La Bazooka, une danse bien calibrée

La Bazooka, une danse bien calibrée

Pendant deux jours, La Bazooka, un spectacle de danse automobile est venu dynamiter le morne quotidien havrais. Récit d’une aventure détonante.
20 heures. La nuit enveloppe Le Havre. Comme subitement déboussolés, les visiteurs du musée André-Malraux tournent le dos aux œuvres exposées. Ils ont le nez collé aux vitres du bâtiment. Que contemplent-il ? Le trafic portuaire ? Pas du tout. Ils attendent. Quoi ? La Bazooka !

Une bombe... Et ELLE finit par arriver au volant d’une Peugeot 404 de 1964. Du premier étage, les visiteurs voient la voiture se garer sur le parvis, tous feux allumés, en contrebas. Habillée de rouge et d’argent, La Bazooka est d’une féminité un peu tapageuse. Même en pleine nuit, vautrée sur les banquettes d’une antique 404 bleu ciel, on ne peut pas la rater. Eclairée par un plafonnier puissant, sa beauté est convulsive. Soutenue par une bande son énigmatique, la chorégraphie la propulse en long, en large, en avant, en arrière et même de travers.

Son corps se pâme et l’on oublierait presque la carrosserie qui l’enserre. Les accessoires automobiles deviennent ses complices dans le ballet qui nous titille.

Pendant que les cargos illuminés entrent au port sur une mer plate et noire, la vie terrestre s’agite au pied du grand sémaphore blanc. Les véhicules foncent sur le boulevard qui longe les bassins du port de plaisance. A quelques petits mètres de la 404, les joggeurs crachent aussi leurs poumons, les papys emmitouflés promènent leurs clebs... Les spasmes de La Bazooka n’échappent à personne. Et ses jeux de jambes étourdissent les conducteurs les plus prudents ! Subitement, les voitures ralentissent, dévient de leur trajectoire ou même s’arrêtent. L’accident n’est pas loin... L’imprévu fait partie du jeu. Des figurants involontaires vont ainsi entrer de plein pied dans les représentations.

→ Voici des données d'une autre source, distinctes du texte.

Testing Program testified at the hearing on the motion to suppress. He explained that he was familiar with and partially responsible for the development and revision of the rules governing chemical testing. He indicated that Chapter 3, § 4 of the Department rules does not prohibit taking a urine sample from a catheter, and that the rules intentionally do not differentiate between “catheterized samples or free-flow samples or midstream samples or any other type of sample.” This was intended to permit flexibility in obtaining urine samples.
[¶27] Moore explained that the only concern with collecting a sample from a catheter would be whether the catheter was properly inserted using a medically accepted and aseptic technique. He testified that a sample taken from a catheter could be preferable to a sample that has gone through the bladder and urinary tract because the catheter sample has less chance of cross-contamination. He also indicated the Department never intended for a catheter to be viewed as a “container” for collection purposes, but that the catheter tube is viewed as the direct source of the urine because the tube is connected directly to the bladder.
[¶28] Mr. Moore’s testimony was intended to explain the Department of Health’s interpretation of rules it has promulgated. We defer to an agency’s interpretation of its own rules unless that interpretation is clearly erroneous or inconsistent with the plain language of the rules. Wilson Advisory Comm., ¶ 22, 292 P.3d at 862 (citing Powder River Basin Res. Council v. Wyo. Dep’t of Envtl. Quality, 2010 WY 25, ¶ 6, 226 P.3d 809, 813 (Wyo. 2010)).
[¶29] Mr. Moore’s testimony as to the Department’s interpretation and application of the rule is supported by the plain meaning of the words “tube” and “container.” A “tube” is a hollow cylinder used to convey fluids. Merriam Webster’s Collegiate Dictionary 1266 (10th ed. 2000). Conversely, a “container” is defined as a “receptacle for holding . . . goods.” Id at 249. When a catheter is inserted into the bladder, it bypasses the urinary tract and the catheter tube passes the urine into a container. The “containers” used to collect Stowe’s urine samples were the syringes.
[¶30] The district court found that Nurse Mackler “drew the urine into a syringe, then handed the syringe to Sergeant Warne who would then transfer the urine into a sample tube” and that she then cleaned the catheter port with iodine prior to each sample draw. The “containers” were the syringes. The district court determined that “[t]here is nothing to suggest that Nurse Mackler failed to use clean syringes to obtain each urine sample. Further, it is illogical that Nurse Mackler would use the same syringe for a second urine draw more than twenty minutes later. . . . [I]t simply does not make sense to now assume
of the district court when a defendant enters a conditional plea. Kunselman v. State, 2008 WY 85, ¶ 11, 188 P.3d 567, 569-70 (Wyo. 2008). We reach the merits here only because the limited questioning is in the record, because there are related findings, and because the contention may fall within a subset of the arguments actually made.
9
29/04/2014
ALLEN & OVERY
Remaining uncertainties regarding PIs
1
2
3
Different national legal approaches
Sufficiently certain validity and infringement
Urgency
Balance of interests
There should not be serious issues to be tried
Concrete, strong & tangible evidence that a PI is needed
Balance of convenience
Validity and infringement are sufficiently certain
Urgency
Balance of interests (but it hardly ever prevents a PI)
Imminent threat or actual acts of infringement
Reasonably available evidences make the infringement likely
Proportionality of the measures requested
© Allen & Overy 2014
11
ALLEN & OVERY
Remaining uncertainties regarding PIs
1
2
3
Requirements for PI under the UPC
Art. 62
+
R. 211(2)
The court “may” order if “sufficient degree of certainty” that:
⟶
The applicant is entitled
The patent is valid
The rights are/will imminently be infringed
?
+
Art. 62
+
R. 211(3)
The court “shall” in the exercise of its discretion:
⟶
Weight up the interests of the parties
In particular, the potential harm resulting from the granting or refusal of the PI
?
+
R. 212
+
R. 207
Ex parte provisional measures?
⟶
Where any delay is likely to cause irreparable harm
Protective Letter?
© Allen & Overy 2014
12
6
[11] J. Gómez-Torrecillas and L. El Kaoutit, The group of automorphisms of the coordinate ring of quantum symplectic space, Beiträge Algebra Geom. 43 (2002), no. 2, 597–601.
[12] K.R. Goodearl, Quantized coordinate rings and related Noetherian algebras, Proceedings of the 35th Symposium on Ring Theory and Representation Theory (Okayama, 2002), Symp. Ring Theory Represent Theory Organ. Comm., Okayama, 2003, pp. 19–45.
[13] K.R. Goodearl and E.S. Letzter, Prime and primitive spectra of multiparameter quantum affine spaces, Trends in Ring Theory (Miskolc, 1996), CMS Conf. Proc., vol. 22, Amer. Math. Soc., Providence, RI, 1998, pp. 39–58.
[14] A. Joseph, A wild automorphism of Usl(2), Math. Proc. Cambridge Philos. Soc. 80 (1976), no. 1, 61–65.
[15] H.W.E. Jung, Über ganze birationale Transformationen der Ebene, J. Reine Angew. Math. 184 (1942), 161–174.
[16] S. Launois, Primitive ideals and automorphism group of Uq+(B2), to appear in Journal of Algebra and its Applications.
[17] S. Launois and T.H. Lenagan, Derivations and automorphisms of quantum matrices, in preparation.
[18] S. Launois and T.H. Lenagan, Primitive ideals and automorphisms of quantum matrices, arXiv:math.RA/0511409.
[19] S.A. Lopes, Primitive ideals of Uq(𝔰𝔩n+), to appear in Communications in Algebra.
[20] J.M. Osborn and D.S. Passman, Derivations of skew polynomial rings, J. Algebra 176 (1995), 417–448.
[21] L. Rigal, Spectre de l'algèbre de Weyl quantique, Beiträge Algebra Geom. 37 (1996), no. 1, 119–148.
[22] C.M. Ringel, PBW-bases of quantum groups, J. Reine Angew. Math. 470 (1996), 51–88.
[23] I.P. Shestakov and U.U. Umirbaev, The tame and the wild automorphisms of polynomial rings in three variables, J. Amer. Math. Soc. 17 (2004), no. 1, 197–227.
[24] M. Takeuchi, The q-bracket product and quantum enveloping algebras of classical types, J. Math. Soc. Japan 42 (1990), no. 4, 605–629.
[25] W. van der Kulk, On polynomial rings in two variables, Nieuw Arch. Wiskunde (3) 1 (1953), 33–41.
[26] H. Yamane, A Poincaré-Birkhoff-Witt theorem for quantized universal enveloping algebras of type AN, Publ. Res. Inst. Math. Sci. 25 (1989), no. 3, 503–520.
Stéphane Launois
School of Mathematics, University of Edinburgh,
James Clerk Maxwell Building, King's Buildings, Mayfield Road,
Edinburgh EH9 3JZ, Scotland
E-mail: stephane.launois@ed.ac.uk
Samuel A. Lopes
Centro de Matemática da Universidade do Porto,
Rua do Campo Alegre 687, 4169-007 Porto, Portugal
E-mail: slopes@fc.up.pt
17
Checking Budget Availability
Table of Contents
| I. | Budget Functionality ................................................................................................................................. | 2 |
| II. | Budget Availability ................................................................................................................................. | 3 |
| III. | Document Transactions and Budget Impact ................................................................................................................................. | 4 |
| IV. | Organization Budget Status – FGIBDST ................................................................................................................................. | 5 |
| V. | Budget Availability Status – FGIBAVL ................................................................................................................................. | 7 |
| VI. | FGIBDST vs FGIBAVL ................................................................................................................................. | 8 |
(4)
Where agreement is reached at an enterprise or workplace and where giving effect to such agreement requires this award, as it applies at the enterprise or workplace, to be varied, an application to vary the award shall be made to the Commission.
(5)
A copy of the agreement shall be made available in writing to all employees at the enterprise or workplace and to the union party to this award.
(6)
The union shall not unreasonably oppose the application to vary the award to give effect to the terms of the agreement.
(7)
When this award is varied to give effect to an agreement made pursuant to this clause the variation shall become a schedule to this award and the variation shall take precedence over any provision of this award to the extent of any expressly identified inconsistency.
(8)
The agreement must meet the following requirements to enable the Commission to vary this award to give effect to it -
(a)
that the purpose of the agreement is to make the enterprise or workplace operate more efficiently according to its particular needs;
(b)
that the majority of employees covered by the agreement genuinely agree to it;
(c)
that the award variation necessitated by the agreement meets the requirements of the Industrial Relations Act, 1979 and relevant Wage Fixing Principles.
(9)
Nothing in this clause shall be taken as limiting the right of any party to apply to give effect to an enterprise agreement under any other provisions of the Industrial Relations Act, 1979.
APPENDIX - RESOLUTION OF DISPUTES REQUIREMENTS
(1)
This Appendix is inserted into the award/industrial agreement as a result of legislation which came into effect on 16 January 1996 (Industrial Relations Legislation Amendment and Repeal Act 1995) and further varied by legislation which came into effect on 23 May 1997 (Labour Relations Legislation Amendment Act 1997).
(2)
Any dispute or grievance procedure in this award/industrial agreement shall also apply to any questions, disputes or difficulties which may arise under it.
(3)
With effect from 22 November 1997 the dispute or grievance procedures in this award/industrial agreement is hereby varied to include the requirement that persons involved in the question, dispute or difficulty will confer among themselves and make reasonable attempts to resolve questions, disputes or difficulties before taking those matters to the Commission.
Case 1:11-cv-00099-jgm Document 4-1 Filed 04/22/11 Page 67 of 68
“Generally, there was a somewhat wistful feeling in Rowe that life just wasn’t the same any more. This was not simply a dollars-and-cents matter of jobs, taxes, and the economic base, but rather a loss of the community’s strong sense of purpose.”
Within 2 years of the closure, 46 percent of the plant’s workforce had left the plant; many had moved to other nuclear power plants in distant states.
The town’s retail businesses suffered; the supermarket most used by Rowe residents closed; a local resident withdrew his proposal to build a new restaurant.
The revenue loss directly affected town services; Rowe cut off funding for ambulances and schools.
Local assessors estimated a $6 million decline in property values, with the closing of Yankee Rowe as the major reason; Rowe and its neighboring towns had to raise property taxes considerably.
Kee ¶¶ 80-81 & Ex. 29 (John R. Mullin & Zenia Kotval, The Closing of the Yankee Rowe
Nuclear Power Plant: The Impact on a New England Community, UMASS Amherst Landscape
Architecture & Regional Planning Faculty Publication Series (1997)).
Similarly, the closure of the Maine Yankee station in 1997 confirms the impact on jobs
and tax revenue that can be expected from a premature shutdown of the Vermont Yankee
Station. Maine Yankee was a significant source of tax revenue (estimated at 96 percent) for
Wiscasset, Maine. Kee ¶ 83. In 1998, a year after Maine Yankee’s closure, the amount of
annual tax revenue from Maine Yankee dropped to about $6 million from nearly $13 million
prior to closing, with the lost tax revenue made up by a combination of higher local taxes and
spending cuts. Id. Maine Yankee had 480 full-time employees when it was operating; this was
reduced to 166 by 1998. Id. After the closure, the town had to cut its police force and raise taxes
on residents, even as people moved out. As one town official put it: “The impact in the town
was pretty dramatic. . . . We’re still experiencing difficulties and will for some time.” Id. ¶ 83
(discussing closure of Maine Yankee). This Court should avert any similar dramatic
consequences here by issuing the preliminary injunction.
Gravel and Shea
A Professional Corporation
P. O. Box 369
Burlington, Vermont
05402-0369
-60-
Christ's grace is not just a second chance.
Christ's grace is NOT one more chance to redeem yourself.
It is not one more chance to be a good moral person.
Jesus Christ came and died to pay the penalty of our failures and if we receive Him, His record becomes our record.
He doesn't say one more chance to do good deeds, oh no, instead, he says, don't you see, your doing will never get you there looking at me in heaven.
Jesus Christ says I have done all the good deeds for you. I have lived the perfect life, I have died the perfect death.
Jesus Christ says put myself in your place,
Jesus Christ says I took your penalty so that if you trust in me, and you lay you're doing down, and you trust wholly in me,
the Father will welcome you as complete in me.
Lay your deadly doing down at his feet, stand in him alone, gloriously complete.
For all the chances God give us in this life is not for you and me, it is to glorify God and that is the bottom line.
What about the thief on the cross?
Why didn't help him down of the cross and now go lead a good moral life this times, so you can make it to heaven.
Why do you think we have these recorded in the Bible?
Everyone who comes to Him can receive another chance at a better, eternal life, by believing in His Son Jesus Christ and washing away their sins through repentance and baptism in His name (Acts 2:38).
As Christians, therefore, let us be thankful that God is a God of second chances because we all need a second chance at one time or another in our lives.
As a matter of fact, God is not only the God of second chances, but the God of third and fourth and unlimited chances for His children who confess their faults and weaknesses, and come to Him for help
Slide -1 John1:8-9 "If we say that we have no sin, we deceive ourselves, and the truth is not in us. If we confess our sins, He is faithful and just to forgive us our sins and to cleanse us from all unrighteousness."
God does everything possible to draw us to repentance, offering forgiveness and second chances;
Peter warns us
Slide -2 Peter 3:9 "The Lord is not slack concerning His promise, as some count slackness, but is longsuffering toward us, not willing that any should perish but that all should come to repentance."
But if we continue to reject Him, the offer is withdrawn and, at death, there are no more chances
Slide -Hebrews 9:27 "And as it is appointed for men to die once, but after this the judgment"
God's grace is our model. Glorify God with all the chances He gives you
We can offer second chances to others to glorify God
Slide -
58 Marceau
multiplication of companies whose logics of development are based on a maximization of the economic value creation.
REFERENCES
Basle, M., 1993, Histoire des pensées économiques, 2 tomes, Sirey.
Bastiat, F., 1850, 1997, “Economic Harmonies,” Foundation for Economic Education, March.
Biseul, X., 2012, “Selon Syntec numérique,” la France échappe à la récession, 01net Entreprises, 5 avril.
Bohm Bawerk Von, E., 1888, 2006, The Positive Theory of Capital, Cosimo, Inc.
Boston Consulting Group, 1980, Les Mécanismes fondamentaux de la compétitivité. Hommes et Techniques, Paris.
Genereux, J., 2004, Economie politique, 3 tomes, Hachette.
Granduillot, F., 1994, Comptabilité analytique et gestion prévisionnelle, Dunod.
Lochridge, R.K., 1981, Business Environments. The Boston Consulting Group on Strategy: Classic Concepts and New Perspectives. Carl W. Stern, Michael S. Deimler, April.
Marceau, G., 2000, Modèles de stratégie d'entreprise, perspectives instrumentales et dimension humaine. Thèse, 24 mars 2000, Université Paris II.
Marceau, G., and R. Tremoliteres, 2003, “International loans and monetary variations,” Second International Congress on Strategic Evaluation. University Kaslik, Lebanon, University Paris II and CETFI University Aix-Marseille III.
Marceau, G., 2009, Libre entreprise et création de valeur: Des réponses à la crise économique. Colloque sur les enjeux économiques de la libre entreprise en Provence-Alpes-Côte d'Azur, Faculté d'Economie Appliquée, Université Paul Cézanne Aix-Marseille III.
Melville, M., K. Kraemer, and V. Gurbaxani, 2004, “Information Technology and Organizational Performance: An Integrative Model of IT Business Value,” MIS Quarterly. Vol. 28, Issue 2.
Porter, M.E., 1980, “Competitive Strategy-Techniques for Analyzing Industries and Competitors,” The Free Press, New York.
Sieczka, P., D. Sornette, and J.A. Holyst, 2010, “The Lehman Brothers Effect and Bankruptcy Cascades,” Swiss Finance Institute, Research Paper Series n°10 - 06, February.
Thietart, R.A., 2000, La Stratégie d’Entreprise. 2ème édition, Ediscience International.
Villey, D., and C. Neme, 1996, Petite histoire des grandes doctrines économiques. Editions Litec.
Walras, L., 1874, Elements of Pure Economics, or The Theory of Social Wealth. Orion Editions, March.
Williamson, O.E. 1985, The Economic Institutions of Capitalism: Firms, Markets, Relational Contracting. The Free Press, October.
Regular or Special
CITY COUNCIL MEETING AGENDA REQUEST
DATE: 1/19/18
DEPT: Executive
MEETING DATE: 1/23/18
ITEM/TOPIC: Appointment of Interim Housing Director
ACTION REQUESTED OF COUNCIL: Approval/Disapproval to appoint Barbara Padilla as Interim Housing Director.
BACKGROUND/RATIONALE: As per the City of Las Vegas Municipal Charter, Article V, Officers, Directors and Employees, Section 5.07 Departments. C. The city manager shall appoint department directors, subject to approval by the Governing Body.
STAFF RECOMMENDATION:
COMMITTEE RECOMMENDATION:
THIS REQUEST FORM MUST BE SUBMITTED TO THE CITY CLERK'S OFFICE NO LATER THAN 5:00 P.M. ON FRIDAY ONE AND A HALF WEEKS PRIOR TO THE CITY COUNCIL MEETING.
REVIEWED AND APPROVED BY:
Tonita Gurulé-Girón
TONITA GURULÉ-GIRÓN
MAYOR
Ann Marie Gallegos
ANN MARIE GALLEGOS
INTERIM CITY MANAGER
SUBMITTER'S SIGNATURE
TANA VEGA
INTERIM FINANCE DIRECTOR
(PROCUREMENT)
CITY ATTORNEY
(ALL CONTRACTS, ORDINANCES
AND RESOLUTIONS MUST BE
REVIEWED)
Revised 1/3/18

Un groupe d’adolescentes, coiffées de ridicules bonnets de Père Noël, viendront jeter un œil à travers le pare-brise. Ignorant qu’elles font irruption sur « scène », n’imaginant pas la présence du « vrai » public dans leur dos, elles échangent leurs doutes et leur trouble. Après quelques moments d’inquiétude et un départ précipité, l’une d’elles s’enhardira pour venir ouvrir une portière. Comme pour proposer son aide si... La voiture est sonorisée. Nous ne ratons rien. Ni le son caractéristique du moteur de la 404, ni le claquement des portières, ni les mouvements, ni les voix.

Chacune des quatre représentations havraises a proposé un univers différent au gré des hasards qui peuvent survenir durant vingt-trois minutes devant le musée Malraux un soir de décembre. Et, parfois, l’imprévu n’a pas une gueule très sympathique. Pourtant, le samedi soir, la descente grandguignolesque des cow-boys de la BAC, secondés par la police municipale, gyrophare branché, avait un je ne sais quoi de burlesque. Surtout quand la danseuse, sur l’ordre téléphoné venu d’un mystérieux porteur de parapluie, est sortie brutalement de la voiture pour traverser l’avenue en courant. Les pandores ont bien tenté d’arrêter l’hystérique dans son élan. Mais comment arrête-t-on une danseuse qui va pieds nus sur le macadam glacial ? Finalement, La Bazooka est remontée libre dans sa 404 pendant qu’un flic ajustait son gilet protecteur devant un public à la fois rigolard et stupéfait.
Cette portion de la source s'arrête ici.